«Какая ты, жалейка?» – шепотом спросила девочка.

Круг за кругом она обходила и просматривала каждый закуток дома. И вдруг заметила, что сердце бьется неровно, страх сменяется трепетом, руки леденеют и не слушаются, когда она проходит мимо печи. Заглянув внутрь, в самое жерло, где, как самоцветные камни, еще сверкали догорающие угли, девочка наконец увидела ее. Сомнений не оставалось. Мерцая красноватыми сполохами, среди золы лежала жалейка – простая небольшая дудочка, сделанная из тростника и бересты.

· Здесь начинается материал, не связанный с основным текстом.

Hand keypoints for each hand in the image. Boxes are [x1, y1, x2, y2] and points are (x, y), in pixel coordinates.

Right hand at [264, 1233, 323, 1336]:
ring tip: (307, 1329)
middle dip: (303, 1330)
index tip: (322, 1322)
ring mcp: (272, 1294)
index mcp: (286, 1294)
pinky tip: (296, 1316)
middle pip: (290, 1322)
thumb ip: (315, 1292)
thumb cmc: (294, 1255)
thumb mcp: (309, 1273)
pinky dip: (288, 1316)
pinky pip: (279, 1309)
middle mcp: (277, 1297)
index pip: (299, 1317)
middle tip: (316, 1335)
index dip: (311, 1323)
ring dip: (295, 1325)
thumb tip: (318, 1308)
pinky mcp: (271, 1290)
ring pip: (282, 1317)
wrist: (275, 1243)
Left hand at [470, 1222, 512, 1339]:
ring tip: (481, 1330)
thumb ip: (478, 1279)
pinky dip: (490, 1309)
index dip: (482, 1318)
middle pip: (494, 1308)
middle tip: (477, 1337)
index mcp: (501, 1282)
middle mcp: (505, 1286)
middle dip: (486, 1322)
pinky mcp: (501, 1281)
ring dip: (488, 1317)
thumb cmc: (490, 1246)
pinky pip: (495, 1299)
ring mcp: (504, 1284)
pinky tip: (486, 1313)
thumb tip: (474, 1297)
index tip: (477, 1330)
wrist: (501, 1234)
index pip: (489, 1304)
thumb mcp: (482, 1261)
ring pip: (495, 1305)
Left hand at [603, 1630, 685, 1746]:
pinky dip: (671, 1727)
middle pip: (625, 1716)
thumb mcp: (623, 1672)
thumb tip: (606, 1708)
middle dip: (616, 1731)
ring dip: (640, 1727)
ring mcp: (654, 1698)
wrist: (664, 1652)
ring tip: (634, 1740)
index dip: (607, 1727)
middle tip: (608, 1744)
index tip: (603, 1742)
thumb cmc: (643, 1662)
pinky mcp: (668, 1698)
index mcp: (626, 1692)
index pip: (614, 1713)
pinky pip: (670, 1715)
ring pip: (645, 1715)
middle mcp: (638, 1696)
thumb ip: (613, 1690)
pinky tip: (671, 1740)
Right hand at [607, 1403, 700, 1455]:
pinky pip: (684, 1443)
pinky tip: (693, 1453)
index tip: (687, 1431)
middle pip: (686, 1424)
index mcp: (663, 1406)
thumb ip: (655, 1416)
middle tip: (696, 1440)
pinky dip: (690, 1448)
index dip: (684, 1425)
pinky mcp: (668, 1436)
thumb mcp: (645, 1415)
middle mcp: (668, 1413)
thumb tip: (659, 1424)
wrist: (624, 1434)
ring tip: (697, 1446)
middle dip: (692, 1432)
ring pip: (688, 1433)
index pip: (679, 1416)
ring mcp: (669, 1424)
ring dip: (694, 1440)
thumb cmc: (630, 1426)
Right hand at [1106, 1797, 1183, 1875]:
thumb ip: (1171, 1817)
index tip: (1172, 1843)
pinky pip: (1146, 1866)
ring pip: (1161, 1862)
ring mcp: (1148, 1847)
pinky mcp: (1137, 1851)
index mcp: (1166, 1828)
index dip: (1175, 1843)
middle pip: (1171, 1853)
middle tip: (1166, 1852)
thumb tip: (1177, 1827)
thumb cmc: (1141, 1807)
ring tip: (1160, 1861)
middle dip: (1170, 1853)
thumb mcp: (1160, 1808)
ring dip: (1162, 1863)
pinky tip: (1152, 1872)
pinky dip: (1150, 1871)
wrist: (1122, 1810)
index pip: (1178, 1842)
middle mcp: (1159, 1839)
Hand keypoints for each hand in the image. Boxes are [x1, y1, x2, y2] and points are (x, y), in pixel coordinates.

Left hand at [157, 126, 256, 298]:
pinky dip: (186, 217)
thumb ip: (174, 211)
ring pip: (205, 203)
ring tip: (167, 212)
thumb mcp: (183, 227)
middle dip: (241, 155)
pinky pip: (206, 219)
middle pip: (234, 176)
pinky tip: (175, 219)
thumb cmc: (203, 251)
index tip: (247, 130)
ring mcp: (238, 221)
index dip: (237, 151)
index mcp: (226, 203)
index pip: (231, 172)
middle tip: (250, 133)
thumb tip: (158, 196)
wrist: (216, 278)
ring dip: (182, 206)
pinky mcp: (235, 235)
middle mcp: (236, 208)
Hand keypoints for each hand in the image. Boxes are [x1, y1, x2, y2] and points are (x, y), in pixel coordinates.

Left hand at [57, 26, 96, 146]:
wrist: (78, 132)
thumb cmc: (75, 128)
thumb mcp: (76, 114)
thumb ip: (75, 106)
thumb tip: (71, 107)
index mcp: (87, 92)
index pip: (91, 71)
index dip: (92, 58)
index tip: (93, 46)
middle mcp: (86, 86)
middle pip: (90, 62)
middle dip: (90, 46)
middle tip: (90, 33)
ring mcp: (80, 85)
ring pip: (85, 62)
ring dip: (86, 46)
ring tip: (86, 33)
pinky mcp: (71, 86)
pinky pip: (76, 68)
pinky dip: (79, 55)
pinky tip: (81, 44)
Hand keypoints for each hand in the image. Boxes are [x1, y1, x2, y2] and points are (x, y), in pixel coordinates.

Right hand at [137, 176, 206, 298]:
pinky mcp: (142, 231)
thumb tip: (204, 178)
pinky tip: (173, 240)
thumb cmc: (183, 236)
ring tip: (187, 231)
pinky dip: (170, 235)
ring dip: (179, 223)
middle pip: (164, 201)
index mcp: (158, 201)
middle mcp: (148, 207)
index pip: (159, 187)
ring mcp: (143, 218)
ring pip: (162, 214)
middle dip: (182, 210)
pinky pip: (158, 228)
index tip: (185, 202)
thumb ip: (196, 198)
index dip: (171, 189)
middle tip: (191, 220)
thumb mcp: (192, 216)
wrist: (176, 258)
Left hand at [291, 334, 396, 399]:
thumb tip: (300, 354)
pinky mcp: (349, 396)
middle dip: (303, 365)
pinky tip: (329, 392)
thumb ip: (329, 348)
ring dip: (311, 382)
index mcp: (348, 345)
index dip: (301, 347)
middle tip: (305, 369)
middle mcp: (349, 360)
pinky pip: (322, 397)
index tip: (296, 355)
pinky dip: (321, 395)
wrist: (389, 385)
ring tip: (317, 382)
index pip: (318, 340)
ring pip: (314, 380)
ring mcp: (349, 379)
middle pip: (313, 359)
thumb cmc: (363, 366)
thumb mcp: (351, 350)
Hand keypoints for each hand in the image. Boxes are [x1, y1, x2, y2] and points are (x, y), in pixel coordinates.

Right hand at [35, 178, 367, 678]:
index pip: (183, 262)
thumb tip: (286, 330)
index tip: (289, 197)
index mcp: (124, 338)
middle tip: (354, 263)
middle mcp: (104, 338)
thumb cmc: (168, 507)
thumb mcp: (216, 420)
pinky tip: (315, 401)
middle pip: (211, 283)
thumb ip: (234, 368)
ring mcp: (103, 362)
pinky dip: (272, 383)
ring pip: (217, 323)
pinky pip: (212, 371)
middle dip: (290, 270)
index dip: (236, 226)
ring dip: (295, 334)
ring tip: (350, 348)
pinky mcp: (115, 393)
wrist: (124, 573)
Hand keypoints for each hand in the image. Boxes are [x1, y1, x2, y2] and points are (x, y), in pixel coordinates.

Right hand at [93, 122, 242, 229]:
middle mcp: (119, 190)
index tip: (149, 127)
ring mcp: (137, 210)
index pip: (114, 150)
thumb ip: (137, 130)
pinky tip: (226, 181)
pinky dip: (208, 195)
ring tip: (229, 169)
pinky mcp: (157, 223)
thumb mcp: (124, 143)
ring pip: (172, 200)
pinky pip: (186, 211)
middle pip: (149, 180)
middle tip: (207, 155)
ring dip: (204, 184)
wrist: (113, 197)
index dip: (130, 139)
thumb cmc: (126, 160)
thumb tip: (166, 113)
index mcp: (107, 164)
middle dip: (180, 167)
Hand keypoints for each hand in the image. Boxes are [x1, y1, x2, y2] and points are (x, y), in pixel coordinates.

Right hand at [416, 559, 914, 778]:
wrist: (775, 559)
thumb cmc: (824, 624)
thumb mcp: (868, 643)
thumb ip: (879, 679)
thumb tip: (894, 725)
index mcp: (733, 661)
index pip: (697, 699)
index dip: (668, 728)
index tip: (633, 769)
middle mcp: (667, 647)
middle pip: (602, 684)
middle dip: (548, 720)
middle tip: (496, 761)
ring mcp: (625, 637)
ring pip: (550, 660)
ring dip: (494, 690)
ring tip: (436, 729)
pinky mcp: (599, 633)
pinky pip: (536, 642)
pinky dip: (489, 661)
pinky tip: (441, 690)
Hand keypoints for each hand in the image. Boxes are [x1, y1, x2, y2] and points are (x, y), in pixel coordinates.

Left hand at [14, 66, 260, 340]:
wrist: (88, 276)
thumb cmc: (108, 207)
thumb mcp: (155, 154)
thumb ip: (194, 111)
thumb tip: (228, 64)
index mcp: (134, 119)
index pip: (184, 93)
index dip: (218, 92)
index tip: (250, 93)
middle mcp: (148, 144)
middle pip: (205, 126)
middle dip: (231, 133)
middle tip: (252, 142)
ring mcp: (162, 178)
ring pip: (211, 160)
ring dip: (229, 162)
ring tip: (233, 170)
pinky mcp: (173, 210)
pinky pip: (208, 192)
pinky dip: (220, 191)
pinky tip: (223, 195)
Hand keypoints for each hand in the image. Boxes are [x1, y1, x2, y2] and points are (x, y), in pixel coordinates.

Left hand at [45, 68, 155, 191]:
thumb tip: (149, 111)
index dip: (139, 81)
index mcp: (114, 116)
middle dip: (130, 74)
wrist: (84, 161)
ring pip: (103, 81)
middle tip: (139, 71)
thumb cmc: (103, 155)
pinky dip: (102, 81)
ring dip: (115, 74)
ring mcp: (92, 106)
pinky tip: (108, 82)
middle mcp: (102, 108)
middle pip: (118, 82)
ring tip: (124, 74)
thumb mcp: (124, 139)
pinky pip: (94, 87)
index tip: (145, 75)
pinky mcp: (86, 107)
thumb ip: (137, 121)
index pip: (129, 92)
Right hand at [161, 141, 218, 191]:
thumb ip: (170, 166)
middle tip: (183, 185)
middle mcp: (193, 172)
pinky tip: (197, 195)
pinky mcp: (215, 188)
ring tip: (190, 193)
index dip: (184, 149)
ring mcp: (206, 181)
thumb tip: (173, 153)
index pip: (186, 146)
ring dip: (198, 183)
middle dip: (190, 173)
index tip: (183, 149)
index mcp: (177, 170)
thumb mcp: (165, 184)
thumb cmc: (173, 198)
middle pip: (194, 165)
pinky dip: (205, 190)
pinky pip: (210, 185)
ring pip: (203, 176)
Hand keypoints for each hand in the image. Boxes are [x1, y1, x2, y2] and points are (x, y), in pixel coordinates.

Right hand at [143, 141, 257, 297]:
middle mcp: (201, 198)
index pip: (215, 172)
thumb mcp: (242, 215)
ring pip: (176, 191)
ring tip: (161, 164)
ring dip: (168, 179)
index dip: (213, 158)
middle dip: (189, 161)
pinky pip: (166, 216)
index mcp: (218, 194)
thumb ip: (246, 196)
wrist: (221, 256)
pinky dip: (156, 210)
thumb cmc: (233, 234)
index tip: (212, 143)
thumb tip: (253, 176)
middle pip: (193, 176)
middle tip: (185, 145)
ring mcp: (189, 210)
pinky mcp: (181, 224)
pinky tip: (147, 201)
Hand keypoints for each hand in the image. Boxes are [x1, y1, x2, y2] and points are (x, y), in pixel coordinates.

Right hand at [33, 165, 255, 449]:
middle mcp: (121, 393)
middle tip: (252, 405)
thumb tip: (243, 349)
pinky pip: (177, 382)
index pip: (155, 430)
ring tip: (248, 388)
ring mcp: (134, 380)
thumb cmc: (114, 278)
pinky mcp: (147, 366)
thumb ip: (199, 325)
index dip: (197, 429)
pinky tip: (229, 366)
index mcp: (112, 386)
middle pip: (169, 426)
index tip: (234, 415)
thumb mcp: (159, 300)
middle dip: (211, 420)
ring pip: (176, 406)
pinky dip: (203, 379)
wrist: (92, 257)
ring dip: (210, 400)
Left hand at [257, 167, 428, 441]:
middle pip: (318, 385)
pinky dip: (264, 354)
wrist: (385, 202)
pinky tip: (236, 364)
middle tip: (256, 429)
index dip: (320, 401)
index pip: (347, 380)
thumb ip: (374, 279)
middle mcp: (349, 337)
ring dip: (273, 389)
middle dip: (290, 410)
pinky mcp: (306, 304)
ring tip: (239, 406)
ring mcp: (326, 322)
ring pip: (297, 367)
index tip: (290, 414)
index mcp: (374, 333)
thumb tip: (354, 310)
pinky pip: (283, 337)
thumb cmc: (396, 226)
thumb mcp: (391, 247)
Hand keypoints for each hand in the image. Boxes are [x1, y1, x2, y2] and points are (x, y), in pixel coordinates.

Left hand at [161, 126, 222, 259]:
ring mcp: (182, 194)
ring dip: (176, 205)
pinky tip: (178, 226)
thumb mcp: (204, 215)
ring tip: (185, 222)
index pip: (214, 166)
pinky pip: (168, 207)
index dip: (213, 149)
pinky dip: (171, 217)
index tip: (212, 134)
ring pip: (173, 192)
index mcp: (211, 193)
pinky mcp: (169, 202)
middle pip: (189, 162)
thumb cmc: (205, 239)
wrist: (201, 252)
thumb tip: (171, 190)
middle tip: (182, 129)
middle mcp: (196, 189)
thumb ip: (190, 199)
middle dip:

Преодолевая страх, Фрося протянула дрожащую руку и взяла жалейку. Желание узнать правду и хотя бы на мгновение услышать голос мамы было сильнее страха.

Осторожно вытерев с жалейки золу и пепел, девочка приложила к губам пищик, но дунуть не решилась. Воздух, который в этот момент был в ее легких, казалось, стал плотным и тяжелым от страха.

«Какая же ты, жалейка?» – снова подумала девочка и спрятала дудочку за пазуху.

Как и сказал Игнат, старухе стало легче. Она проснулась и крикнула:

– Фроська, дай пить! Где ты ходишь?!


До позднего вечера жалейка жгла грудь, ни на минуту не давая о себе забыть, заполняла все мысли, сковывала чувства. Время то летело быстро, то тянулось невозможно долго. Иногда казалось, что только недавно небо порозовело от утренней зари, но воспоминания об Игнате, о криках старухи и о жалейке прилетали как будто из далекого прошлого.

Нахлынувшая на деревню ночь и пугала, и радовала.

Напоив бабушку остатками отвара и дождавшись, когда она уснет, Фрося тихо вышла из дома и через серебристые поля по знакомой тропинке побежала на кладбище.

Ночь на кладбище

Кладбище находилось сразу за деревней. Это был невысокий холм, покрытый со всех сторон, как чешуей, разномастными надгробиями. Кое-где виднелись покосившиеся, почти истлевшие от времени кресты. Здесь столетиями хоронили умерших, каждую пядь земли занимали чьи-нибудь кости и сгнившие остатки гробов.

На вершине холма стояла полуразрушенная заросшая терновником церковь. Дороги к ней уже давно не было, ее захватил чертополох, буйный и густой, как колючая проволока.

Ночью кладбище казалось более живым, чем днем. При солнечном свете оно было спокойным и застывшим, как фотография. Сейчас же, впотьмах, мелькали чьи-то неразличимые тени, тишину разрывали резкие, пронзительные звуки.

Сжавшись, не глядя по сторонам, вздрагивая от ужаса и не до конца веря, что происходящее – правда, а не сон, не пустой бред старухи, Фрося бежала к знакомой могилке.

– Мамочка! Мамочка! Надеюсь, ты меня слышишь, мамочка! Я так хочу услышать твой голос! Хоть на секундочку, хоть на одно мгновение, – сквозь слезы шептала она. – Папа, спаси меня! Папочка, милый, пожалуйста, помоги мне вас найти. Я так истосковалась! Я больше не могу без вас…

Девочка встала на колени рядом с могильным холмиком. В ночной прохладе, словно в благодарность за заботу, сладко благоухали цветы.

Дрожащими руками Фрося вытащила из-за пазухи жалейку. Обмирая от страха и одиночества, она приложила трубочку к губам и выдохнула всю накопившуюся боль и надежду.

Раздался резкий, гнусавый, приторный звук. Он вплелся в звуки ночи и в одно мгновение разлетелся по ощеренному ночному кладбищу, поднимая в черное небо сонных ворон.

Сознание девочки помутилось от ужаса, перед глазами поплыли красные пятна.

– Мамочка! Папочка! – в голос зарыдала девочка, припав к могиле родителей, уткнувшись в заросли цветов, как в материнское платье.

И тут холодная костлявая рука вцепилась ей в плечо.

– Это она… Жалейка… Я так ждала тебя!!! – не то прорыдал, не то прорычал чей-то хриплый голос за спиной у Фроси. – Отдай мне жалейку! Отдай! Она должна была прийти ко мне! Ко мне! Слышишь?! Отдай!